* EXERCISE: Return the text of each record below, copying every line without any change.
##### INPUT DATA #####
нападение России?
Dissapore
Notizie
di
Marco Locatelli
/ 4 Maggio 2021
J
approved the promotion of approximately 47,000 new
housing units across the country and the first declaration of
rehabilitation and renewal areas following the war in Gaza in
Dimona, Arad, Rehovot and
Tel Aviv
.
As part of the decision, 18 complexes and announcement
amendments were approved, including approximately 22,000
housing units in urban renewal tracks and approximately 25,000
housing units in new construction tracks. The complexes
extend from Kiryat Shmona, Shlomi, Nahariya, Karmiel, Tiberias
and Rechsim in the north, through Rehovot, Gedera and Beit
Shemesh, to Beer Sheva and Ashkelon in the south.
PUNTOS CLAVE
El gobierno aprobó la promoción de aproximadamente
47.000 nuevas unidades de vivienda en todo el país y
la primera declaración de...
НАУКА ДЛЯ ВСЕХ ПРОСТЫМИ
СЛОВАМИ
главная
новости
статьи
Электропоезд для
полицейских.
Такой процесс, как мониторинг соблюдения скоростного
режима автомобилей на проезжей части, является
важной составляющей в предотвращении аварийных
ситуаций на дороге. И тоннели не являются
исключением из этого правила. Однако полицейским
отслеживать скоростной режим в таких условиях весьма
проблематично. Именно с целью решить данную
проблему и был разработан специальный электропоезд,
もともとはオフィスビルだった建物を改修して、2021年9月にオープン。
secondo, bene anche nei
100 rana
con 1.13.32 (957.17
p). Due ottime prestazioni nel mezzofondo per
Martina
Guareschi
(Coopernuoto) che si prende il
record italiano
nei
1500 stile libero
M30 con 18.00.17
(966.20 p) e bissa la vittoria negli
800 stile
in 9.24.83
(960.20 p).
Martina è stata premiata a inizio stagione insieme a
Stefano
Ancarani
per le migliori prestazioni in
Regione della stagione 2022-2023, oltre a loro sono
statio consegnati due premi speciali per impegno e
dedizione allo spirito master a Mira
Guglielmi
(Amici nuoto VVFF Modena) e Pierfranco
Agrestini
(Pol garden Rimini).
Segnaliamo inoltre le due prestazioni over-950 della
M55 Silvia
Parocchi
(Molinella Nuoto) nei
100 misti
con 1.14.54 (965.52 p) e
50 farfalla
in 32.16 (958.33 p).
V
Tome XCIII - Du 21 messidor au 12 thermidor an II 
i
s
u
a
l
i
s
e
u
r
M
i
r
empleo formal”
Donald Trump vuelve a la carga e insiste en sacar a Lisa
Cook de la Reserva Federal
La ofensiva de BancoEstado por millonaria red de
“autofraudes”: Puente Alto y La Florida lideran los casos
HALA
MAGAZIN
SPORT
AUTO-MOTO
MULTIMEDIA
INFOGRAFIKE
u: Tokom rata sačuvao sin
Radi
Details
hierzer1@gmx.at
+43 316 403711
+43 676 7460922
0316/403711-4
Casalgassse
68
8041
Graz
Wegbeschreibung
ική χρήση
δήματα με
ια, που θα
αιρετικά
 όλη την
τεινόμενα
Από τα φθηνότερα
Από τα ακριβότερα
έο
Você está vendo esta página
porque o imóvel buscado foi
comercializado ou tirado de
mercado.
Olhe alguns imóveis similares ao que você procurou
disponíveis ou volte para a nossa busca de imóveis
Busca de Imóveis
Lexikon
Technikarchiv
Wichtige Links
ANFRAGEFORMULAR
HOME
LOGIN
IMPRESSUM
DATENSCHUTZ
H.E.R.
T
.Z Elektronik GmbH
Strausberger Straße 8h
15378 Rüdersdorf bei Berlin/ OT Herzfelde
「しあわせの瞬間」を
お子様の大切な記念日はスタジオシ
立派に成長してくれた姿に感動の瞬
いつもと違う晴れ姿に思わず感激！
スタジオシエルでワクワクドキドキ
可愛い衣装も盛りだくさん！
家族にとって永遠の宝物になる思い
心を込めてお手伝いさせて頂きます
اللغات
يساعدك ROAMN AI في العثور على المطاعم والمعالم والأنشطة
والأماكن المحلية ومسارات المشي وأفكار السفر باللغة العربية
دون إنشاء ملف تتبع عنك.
#####
* TASK SOLUTION:
нападение России?
Dissapore
Notizie
di
Marco Locatelli
/ 4 Maggio 2021
J
approved the promotion of approximately 47,000 new
housing units across the country and the first declaration of
rehabilitation and renewal areas following the war in Gaza in
Dimona, Arad, Rehovot and
Tel Aviv
.
As part of the decision, 18 complexes and announcement
amendments were approved, including approximately 22,000
housing units in urban renewal tracks and approximately 25,000
housing units in new construction tracks. The complexes
extend from Kiryat Shmona, Shlomi, Nahariya, Karmiel, Tiberias
and Rechsim in the north, through Rehovot, Gedera and Beit
Shemesh, to Beer Sheva and Ashkelon in the south.
PUNTOS CLAVE
El gobierno aprobó la promoción de aproximadamente
47.000 nuevas unidades de vivienda en todo el país y
la primera declaración de...
НАУКА ДЛЯ ВСЕХ ПРОСТЫМИ
СЛОВАМИ
главная
новости
статьи
Электропоезд для
полицейских.
Такой процесс, как мониторинг соблюдения скоростного
режима автомобилей на проезжей части, является
важной составляющей в предотвращении аварийных
ситуаций на дороге. И тоннели не являются
исключением из этого правила. Однако полицейским
отслеживать скоростной режим в таких условиях весьма
проблематично. Именно с целью решить данную
проблему и был разработан специальный электропоезд,
もともとはオフィスビルだった建物を改修して、2021年9月にオープン。
secondo, bene anche nei
100 rana
con 1.13.32 (957.17
p). Due ottime prestazioni nel mezzofondo per
Martina
Guareschi
(Coopernuoto) che si prende il
record italiano
nei
1500 stile libero
M30 con 18.00.17
(966.20 p) e bissa la vittoria negli
800 stile
in 9.24.83
(960.20 p).
Martina è stata premiata a inizio stagione insieme a
Stefano
Ancarani
per le migliori prestazioni in
Regione della stagione 2022-2023, oltre a loro sono
statio consegnati due premi speciali per impegno e
dedizione allo spirito master a Mira
Guglielmi
(Amici nuoto VVFF Modena) e Pierfranco
Agrestini
(Pol garden Rimini).
Segnaliamo inoltre le due prestazioni over-950 della
M55 Silvia
Parocchi
(Molinella Nuoto) nei
100 misti
con 1.14.54 (965.52 p) e
50 farfalla
in 32.16 (958.33 p).
V
Tome XCIII - Du 21 messidor au 12 thermidor an II 
i
s
u
a
l
i
s
e
u
r
M
i
r
empleo formal”
Donald Trump vuelve a la carga e insiste en sacar a Lisa
Cook de la Reserva Federal
La ofensiva de BancoEstado por millonaria red de
“autofraudes”: Puente Alto y La Florida lideran los casos
HALA
MAGAZIN
SPORT
AUTO-MOTO
MULTIMEDIA
INFOGRAFIKE
u: Tokom rata sačuvao sin
Radi
Details
hierzer1@gmx.at
+43 316 403711
+43 676 7460922
0316/403711-4
Casalgassse
68
8041
Graz
Wegbeschreibung
ική χρήση
δήματα με
ια, που θα
αιρετικά
 όλη την
τεινόμενα
Από τα φθηνότερα
Από τα ακριβότερα
έο
Você está vendo esta página
porque o imóvel buscado foi
comercializado ou tirado de
mercado.
Olhe alguns imóveis similares ao que você procurou
disponíveis ou volte para a nossa busca de imóveis
Busca de Imóveis
Lexikon
Technikarchiv
Wichtige Links
ANFRAGEFORMULAR
HOME
LOGIN
IMPRESSUM
DATENSCHUTZ
H.E.R.
T
.Z Elektronik GmbH
Strausberger Straße 8h
15378 Rüdersdorf bei Berlin/ OT Herzfelde
「しあわせの瞬間」を
お子様の大切な記念日はスタジオシ
立派に成長してくれた姿に感動の瞬
いつもと違う晴れ姿に思わず感激！
スタジオシエルでワクワクドキドキ
可愛い衣装も盛りだくさん！
家族にとって永遠の宝物になる思い
心を込めてお手伝いさせて頂きます
اللغات
يساعدك ROAMN AI في العثور على المطاعم والمعالم والأنشطة
والأماكن المحلية ومسارات المشي وأفكار السفر باللغة العربية
دون إنشاء ملف تتبع عنك.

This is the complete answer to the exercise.